_WHAT THE TASK REQUIRES_.
Output all the records below, word for word.

*** Begin section ***

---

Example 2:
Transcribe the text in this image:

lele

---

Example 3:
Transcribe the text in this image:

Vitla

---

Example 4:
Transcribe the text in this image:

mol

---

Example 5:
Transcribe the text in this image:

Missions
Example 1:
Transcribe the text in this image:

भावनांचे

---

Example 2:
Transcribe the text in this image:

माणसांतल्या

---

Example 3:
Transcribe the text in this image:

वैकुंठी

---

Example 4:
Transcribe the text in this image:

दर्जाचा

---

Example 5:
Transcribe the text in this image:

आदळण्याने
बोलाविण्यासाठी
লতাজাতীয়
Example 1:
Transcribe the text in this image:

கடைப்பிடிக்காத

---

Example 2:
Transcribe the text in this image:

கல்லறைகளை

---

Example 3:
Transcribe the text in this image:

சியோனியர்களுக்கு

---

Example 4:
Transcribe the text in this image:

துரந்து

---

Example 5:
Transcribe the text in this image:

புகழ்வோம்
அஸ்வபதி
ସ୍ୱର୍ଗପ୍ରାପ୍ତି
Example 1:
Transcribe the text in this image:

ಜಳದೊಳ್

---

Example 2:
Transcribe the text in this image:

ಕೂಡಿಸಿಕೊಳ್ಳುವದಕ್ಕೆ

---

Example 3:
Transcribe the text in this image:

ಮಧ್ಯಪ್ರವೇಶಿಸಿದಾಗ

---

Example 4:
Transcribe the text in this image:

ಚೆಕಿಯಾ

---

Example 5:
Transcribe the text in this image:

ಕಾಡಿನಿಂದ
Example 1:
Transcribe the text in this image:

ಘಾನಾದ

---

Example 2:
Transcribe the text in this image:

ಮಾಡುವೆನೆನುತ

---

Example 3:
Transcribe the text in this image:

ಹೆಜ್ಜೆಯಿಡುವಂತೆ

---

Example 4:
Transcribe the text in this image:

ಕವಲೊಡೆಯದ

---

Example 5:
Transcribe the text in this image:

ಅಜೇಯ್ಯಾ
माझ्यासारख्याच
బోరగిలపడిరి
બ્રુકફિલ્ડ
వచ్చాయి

*** End section ***

_RESPONSE TO THE TASK_.
---

Example 2:
Transcribe the text in this image:

lele

---

Example 3:
Transcribe the text in this image:

Vitla

---

Example 4:
Transcribe the text in this image:

mol

---

Example 5:
Transcribe the text in this image:

Missions
Example 1:
Transcribe the text in this image:

भावनांचे

---

Example 2:
Transcribe the text in this image:

माणसांतल्या

---

Example 3:
Transcribe the text in this image:

वैकुंठी

---

Example 4:
Transcribe the text in this image:

दर्जाचा

---

Example 5:
Transcribe the text in this image:

आदळण्याने
बोलाविण्यासाठी
লতাজাতীয়
Example 1:
Transcribe the text in this image:

கடைப்பிடிக்காத

---

Example 2:
Transcribe the text in this image:

கல்லறைகளை

---

Example 3:
Transcribe the text in this image:

சியோனியர்களுக்கு

---

Example 4:
Transcribe the text in this image:

துரந்து

---

Example 5:
Transcribe the text in this image:

புகழ்வோம்
அஸ்வபதி
ସ୍ୱର୍ଗପ୍ରାପ୍ତି
Example 1:
Transcribe the text in this image:

ಜಳದೊಳ್

---

Example 2:
Transcribe the text in this image:

ಕೂಡಿಸಿಕೊಳ್ಳುವದಕ್ಕೆ

---

Example 3:
Transcribe the text in this image:

ಮಧ್ಯಪ್ರವೇಶಿಸಿದಾಗ

---

Example 4:
Transcribe the text in this image:

ಚೆಕಿಯಾ

---

Example 5:
Transcribe the text in this image:

ಕಾಡಿನಿಂದ
Example 1:
Transcribe the text in this image:

ಘಾನಾದ

---

Example 2:
Transcribe the text in this image:

ಮಾಡುವೆನೆನುತ

---

Example 3:
Transcribe the text in this image:

ಹೆಜ್ಜೆಯಿಡುವಂತೆ

---

Example 4:
Transcribe the text in this image:

ಕವಲೊಡೆಯದ

---

Example 5:
Transcribe the text in this image:

ಅಜೇಯ್ಯಾ
माझ्यासारख्याच
బోరగిలపడిరి
બ્રુકફિલ્ડ
వచ్చాయి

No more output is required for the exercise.